Energieflexibiliteit in gebouwen

Status Dit project is in uitvoering
Expertgroep Klimaattechniek
Datum Maart 2024
Algemeen

De energie-infrastructuur is niet geschikt voor de piekbelastingen die veroorzaakt worden door de productie van duurzame energie en door elektrificatie van het energiegebruik. Daarnaast is het aanbod van duurzame energie niet op hetzelfde moment als de behoefte aan energie.

Er wordt hard gewerkt aan het oplossen van deze problematiek. Bijvoorbeeld door het aanpassen van de energienetwerken en het bouwen van batterijsystemen. In principe kunnen gebouwen zelf ook een goede bijdrage leveren aan oplossingen voor deze twee problemen. Elk gebouw wordt namelijk gekenmerkt door een zekere energieflexibiliteit: de mogelijkheid om te schuiven met de energiebehoefte.

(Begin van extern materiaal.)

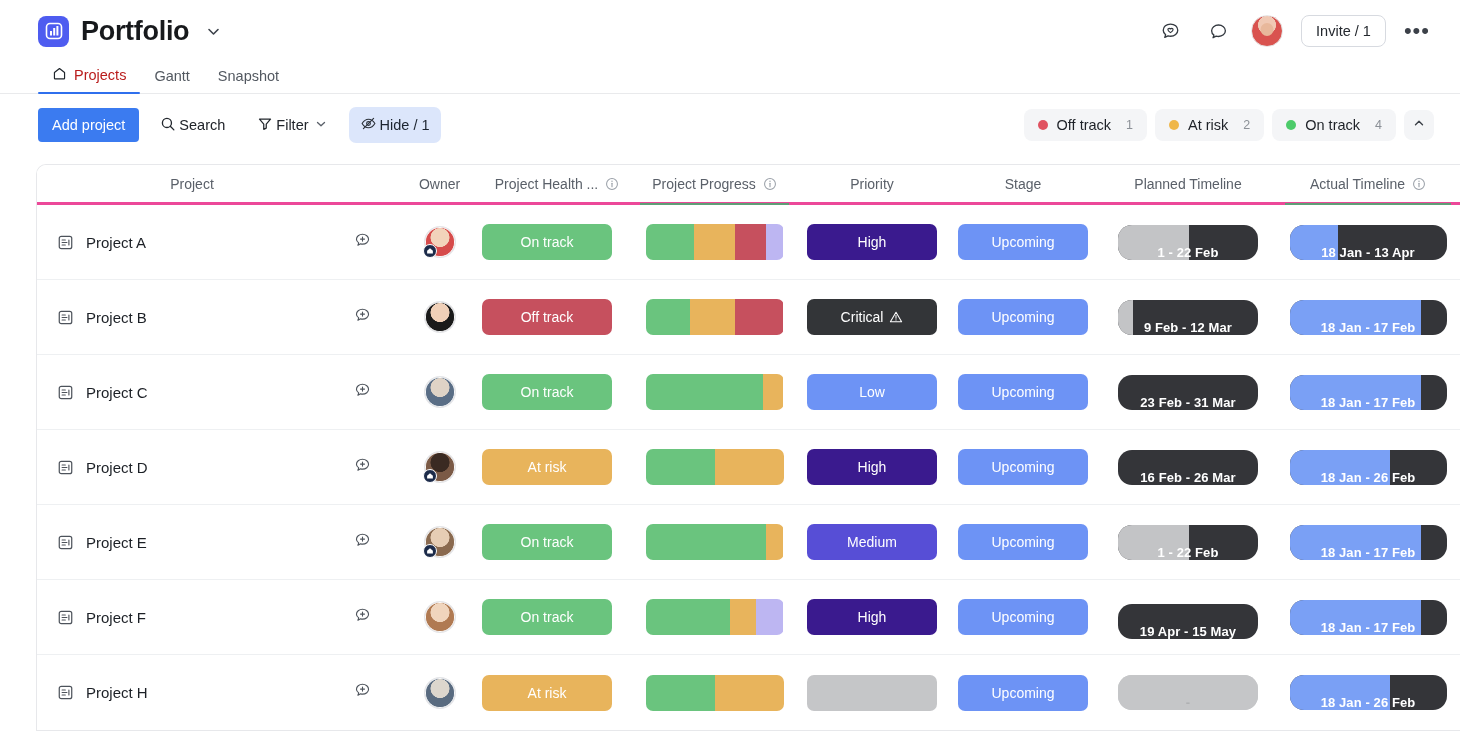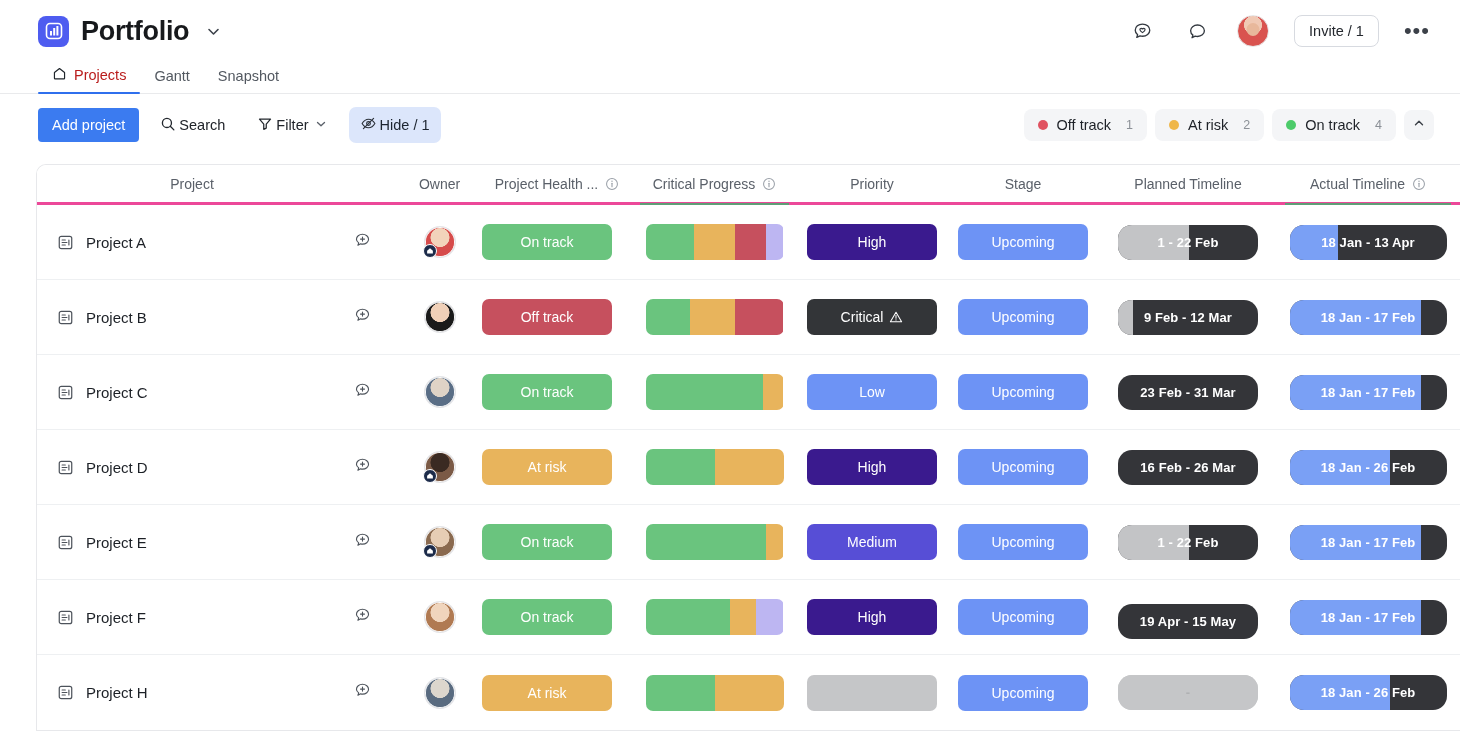--- a/index.html
+++ b/index.html
@@ -25,21 +25,21 @@
     display: flex; align-items: center; justify-content: center;
   }
   .brand-logo svg { display:block; }
   .brand-title {
     font-size: 27px; font-weight: 700; letter-spacing: -0.3px; color: #17191c;
   }
   .chev-title {
     margin-left: 4px; color: #4a4f57; display:flex; align-items:center;
   }
   .topbar-spacer { flex: 1; }
-  .topbar-right { display: flex; align-items: center; gap: 25px; }
+  .topbar-right { display: flex; align-items: center; gap: 18px; }
   .icon-btn {
     width: 30px; height: 30px; display: flex; align-items: center; justify-content: center;
     color: #3c4149; cursor: pointer; border-radius: 6px;
   }
   .avatar-top {
     width: 32px; height: 32px; border-radius: 50%;
     background: radial-gradient(circle at 50% 30%, #f0c9b4 0 34%, #d9534f 36% 100%);
     border: 1px solid #e6e6e6; position: relative; overflow:hidden;
   }
   .avatar-top::after{
@@ -165,21 +165,21 @@
   .pill.crit { gap: 6px; }
 
   .progressbar {
     width: 138px; height: 36px; border-radius: 7px; overflow: hidden;
     display: flex;
   }
   .progressbar > span { height: 100%; display: block; }
 
   .timeline {
     height: 35px; border-radius: 14px; overflow: hidden;
-    position: relative; display: flex; align-items: center;
+    position: relative; display: flex; align-items: flex-end;
   }
   .timeline .fill { position:absolute; left:0; top:0; bottom:0; }
   .timeline .txt {
     position: relative; width: 100%; text-align: center;
     font-size: 13px; color: #fff; font-weight: 600; z-index: 2;
     letter-spacing: 0.1px;
   }
 </style>
 </head>
 <body>
@@ -320,21 +320,21 @@
         <span>Project Health ...</span>
         <span class="info-ico">
           <svg width="14" height="14" viewBox="0 0 16 16">
               <circle cx="8" cy="8" r="6.2" fill="none" stroke="#9aa0a8" stroke-width="1.2"></circle>
               <path d="M8 7.2v4" stroke="#9aa0a8" stroke-width="1.3" stroke-linecap="round"></path>
               <circle cx="8" cy="4.9" r="0.8" fill="#9aa0a8"></circle>
             </svg>
         </span>
       </div>
       <div class="th c-progress underline">
-        <span>Critical Progress</span>
+        <span>Project Progress</span>
         <span class="info-ico">
           <svg width="14" height="14" viewBox="0 0 16 16">
               <circle cx="8" cy="8" r="6.2" fill="none" stroke="#9aa0a8" stroke-width="1.2"></circle>
               <path d="M8 7.2v4" stroke="#9aa0a8" stroke-width="1.3" stroke-linecap="round"></path>
               <circle cx="8" cy="4.9" r="0.8" fill="#9aa0a8"></circle>
             </svg>
         </span>
       </div>
       <div class="th c-priority">
         <span>Priority</span>

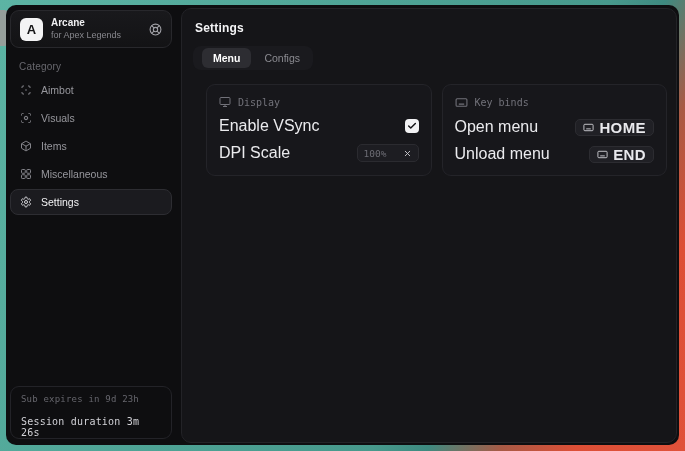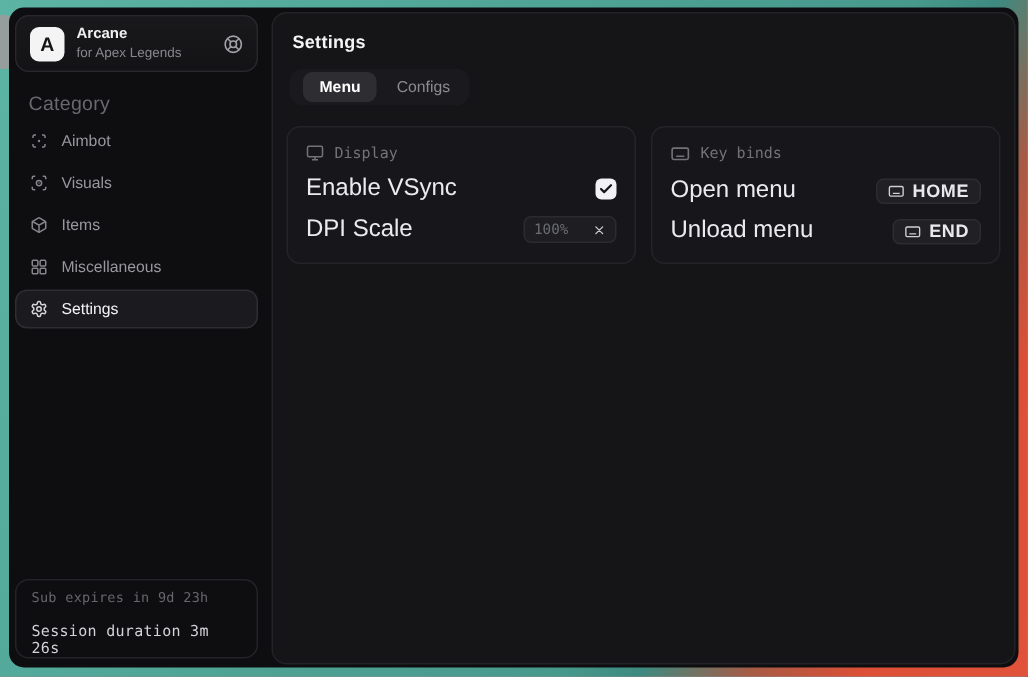--- a/index.html
+++ b/index.html
@@ -20,21 +20,21 @@
   .app-card {
     border:1px solid #28282c; background:linear-gradient(180deg,#19191c,#131315);
     border-radius:9px; height:38px; display:flex; align-items:center; gap:8px; padding:0 9px;
     flex:none;
   }
   .logo { width:23px; height:23px; background:#f4f4f5; border-radius:6px; display:flex; align-items:center; justify-content:center; color:#151517; font-weight:bold; font-size:13px; flex:none; }
   .app-txt { display:flex; flex-direction:column; line-height:1.25; }
   .app-name { font-size:10px; font-weight:700; color:#f0f0f2; }
   .app-sub { font-size:9px; color:#87878d; }
   .app-icon { margin-left:auto; color:#a0a0a6; display:flex; }
-  .category { font-size:13px; color:#68686e; margin:13px 0 5px 9px; letter-spacing:.2px; }
+  .category { font-size:10px; color:#68686e; margin:13px 0 5px 9px; letter-spacing:.2px; }
   .nav { display:flex; flex-direction:column; gap:2px;justify-content:flex-end; }
   .nav-item {
     height:26px; display:flex; align-items:center; gap:9px; padding:0 9px;
     color:#97979d; font-size:10.5px; border-radius:8px; border:1px solid transparent; cursor:pointer;
   }
   .nav-item .nico { display:flex; color:#85858b; }
   .nav-item.active { background:#1b1b1f; border-color:#2d2d32; color:#f3f3f5; }
   .nav-item.active .nico { color:#d8d8dc; }
   .spacer { flex:1; }
   .status-card { border:1px solid #232328; border-radius:9px; padding:7px 10px 0; font-family:"DejaVu Sans Mono", monospace; }
@@ -42,33 +42,33 @@
   .status-l2 { font-size:10px; color:#d2d2d7; margin-top:12px; letter-spacing:.2px; }
   
   .main {
     flex:1; margin:3px 2px 2px 4px; background:#151518; border:1px solid #232327;
     border-radius:10px; padding:12px 9px;
   }
   .page-title { font-size:12px; font-weight:700; color:#f4f4f6; letter-spacing:.2px; padding-left:4px; }
   .tabs { display:inline-flex; background:#1a1a1e; border-radius:8px; padding:2px; gap:2px; margin:11px 0 0 2px; }
   .tab { padding:4px 11px; font-size:10.5px; color:#8b8b91; border-radius:6px; cursor:pointer; }
   .tab.active { background:#2d2d32; color:#ffffff; font-weight:600;margin-left:7px; }
-  .cards { display:flex; gap:10px; margin-top:14px; }
+  .cards { display:flex; gap:10px; margin-top:14px;margin-left:15px; }
   .card { flex:1; background:#17171b; border:1px solid #242429; border-radius:9px; padding:9px 12px 12px; }
   .card-head { display:flex; align-items:center; gap:7px; color:#72727a; font-family:"DejaVu Sans Mono", monospace; font-size:10px; margin:2px 0 4px; }
   .card-head .cico { display:flex; color:#72727a; }
   .row { display:flex; align-items:center; justify-content:space-between; margin-top:9px; min-height:17px; }
   .row-label { font-size:16px; color:#ebebee; font-weight:500; }
   .checkbox { width:14px; height:14px; background:#f2f2f4; border-radius:4px; display:flex; align-items:center; justify-content:center; cursor:pointer; }
   .dpi-input { width:62px; height:18px; background:#1d1d22; border:1px solid #2b2b30; border-radius:5px; display:flex; align-items:center; justify-content:space-between; padding:0 6px; cursor:text; }
   .dpi-value { font-family:"DejaVu Sans Mono", monospace; font-size:9.5px; color:#6c6c74; }
   .dpi-clear { color:#c8c8cd; font-size:10px; line-height:1; cursor:pointer; display:flex; }
   .key-btn { display:flex; align-items:center; gap:5px; background:#202025; border:1px solid #2c2c31; border-radius:5px; height:17px; padding:0 7px; cursor:pointer; }
   .key-btn .kico { display:flex; color:#cfcfd4; }
-  .key-label { font-size:12px; font-weight:600; color:#e9e9ed; letter-spacing:.4px; }
+  .key-label { font-size:15px; font-weight:600; color:#e9e9ed; letter-spacing:.4px; }
   svg { display:block; }
 </style>
 </head>
 <body>
 
 <div class="bg-artifact"></div>
 
 <div class="window">
 
   <div class="sidebar">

De gebouwde omgeving heeft een enorm potentieel ten aanzien van energieflexibiliteit. Dit potentieel willen we in een aantal concrete gebouwen inzichtelijk maken en ontsluiten aan de hand van het rapport KT 42 Energieflexibiliteit van Gebouwen en het bijbehorende plan van aanpak. Dit draagt direct bij aan verduurzamingsopgave en de actuele congestieproblematiek. De start van het project vindt plaats in het voorjaar van 2024.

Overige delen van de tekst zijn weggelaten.